患者は主人のアメリカ転勤で家族と一緒に渡米していた四十代の主婦である。見ただけで、頭の片側が円形に見事に禿げていた。円形脱毛症である。話を聞くうちにアメリカの生活が合わなくて緊張する毎日であったようで、特に二人の子供たちの教育に頭を悩ましていた。神経衰弱気味になって髪の毛が円形に抜けてしまったらしい。中医学では漢方薬を飲ませて鍼を打つ。証を決めて漢方薬を処方して、いつものように耳には置鍼を施して瞑想を教えて初回の治療は終わった。六回目の治療の頃には禿げて頭皮の見えていたところに産毛のような短い毛が生えてきていた。私も早い効果に驚いて患者を励まして週一で通院してもらい、十回目の治療の時まで三ヶ月で美容院で脱毛症が大分良くなって禿げていたところの毛髪の伸びが他の場所より早いと言われたとのことである。漢方薬自身は毛生え薬ではないが、心身の不調が良くなってくることが毛髪を伸ばして行く。鍼を円形脱毛症になって禿げている場所に打って血流を良くすることによって毛髪の成長が促される。漢方薬鍼灸の相乗効果により、この患者の円形脱毛症は完治した。半ば諦めていた病い、円形脱毛症が完治したこの患者は自信を取り戻し、その後のアメリカ生活をエンジョイし始めて幸せに暮らしが楽しくなって顔にも笑みを浮かべるようになった。
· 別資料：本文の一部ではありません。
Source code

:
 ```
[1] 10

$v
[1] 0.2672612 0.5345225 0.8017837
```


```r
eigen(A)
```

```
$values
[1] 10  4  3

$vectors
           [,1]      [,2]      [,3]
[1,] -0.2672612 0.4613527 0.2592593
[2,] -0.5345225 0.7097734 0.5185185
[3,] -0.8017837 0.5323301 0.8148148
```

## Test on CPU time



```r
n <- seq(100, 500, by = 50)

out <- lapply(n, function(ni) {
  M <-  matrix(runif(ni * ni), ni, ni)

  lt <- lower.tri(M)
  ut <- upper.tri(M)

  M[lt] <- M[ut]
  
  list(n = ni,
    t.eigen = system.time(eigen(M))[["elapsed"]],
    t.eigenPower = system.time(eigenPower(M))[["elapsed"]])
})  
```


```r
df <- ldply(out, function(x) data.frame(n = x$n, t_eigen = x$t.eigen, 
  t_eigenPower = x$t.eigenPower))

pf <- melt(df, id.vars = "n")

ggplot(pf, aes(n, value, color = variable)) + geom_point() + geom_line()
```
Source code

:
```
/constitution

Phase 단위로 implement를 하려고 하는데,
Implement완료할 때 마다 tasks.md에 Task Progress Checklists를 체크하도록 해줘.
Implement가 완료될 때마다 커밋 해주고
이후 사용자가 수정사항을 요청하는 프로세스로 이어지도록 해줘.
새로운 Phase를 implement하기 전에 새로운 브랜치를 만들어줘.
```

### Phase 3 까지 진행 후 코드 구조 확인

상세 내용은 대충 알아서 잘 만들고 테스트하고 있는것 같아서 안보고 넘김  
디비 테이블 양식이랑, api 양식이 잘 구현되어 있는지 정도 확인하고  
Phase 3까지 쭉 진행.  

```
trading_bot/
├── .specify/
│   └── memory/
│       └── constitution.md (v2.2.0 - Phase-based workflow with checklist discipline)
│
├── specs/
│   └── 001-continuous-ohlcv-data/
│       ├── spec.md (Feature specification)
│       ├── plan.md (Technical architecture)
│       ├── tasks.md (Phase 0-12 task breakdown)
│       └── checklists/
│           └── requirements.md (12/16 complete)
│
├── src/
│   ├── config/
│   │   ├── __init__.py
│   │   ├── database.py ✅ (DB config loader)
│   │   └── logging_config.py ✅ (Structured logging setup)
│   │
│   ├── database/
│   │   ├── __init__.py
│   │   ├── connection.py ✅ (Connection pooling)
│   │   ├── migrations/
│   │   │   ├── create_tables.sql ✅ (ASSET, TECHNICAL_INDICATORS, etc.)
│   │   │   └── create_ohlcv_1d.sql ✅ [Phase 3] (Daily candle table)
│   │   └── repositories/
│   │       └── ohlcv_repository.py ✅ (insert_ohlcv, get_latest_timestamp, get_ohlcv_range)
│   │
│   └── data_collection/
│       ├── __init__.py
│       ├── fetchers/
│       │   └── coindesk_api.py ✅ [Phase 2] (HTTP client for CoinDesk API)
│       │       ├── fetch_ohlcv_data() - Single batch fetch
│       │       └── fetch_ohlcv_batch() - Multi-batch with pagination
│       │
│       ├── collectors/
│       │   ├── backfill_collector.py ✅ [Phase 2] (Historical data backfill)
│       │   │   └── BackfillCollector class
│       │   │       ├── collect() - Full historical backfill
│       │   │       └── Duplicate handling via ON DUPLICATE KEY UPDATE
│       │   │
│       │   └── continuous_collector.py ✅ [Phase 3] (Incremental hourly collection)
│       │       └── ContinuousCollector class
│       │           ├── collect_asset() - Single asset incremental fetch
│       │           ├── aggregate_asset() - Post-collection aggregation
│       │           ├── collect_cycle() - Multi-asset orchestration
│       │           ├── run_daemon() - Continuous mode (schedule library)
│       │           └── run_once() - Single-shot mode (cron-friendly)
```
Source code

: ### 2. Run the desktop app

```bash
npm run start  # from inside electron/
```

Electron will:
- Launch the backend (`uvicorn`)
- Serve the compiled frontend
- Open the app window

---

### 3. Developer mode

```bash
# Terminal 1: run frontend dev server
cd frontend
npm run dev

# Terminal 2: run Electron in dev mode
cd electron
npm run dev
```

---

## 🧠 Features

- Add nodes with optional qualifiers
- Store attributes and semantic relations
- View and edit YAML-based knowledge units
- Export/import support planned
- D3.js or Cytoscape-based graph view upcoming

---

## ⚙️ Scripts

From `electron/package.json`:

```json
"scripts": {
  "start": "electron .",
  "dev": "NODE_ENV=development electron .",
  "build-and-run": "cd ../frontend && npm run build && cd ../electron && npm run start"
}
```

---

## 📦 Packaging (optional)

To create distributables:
私の氣も大いにこの患者に貢献したものであったと私は思っている。円形脱毛症は西洋医学ではこんなにも早い回復は出来ない。女性にとって、髪の毛が抜けて円形脱毛症になってしまうのはほとんど致命傷とも言える病いで精神的な心の状態を改善することが一番のクスリとなる。漢方と鍼灸には精神を安定させる効果が期待できる。その大本には氣の存在があることを忘れてはならない。